What you will do: Look through the records below and say how many lines include "preseas". Give only that number.

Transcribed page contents
========================================

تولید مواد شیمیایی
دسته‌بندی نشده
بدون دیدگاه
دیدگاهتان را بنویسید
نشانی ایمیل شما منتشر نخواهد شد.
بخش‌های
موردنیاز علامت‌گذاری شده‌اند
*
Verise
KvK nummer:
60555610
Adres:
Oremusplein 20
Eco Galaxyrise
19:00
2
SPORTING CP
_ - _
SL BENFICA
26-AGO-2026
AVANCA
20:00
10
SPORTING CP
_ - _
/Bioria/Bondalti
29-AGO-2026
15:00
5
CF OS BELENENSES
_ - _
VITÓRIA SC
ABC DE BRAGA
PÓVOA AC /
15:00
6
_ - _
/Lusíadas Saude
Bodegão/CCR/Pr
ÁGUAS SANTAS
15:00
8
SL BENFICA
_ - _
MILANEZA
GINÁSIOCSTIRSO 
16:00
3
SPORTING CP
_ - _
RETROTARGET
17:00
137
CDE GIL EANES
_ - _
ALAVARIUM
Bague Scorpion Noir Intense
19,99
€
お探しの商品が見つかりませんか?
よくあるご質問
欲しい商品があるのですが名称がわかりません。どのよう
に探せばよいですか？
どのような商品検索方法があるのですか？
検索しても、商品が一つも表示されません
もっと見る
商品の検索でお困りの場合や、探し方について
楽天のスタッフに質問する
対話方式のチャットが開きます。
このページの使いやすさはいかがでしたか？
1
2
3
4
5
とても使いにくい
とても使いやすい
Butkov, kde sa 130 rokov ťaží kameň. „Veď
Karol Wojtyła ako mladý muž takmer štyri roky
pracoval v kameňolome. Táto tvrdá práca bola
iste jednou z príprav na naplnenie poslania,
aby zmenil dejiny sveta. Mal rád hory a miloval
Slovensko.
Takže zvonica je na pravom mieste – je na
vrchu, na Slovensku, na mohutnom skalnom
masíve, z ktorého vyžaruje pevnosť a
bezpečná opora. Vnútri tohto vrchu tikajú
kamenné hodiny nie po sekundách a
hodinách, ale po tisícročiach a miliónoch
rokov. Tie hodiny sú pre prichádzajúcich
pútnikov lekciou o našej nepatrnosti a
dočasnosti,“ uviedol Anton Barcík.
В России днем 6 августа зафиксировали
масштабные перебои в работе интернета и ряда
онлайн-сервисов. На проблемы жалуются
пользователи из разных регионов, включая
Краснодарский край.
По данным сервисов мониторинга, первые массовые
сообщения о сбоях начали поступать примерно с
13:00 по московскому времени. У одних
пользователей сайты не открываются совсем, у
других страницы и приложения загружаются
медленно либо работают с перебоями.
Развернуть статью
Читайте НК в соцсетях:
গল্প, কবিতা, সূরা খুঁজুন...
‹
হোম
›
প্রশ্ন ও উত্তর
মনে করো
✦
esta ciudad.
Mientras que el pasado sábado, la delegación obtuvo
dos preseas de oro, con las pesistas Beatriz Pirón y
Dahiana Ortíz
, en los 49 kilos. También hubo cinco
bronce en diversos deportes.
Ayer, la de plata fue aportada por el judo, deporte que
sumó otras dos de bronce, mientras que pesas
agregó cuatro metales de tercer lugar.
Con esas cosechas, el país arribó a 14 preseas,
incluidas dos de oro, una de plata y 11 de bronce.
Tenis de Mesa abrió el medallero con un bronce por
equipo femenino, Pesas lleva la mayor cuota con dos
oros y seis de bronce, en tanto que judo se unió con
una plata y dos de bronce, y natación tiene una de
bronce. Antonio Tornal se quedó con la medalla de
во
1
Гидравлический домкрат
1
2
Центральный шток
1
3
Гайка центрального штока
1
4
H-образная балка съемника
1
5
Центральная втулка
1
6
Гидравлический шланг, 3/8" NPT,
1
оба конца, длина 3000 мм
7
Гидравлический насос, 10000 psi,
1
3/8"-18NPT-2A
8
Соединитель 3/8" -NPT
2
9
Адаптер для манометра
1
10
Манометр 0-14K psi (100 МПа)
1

========================================

Exercise response: 2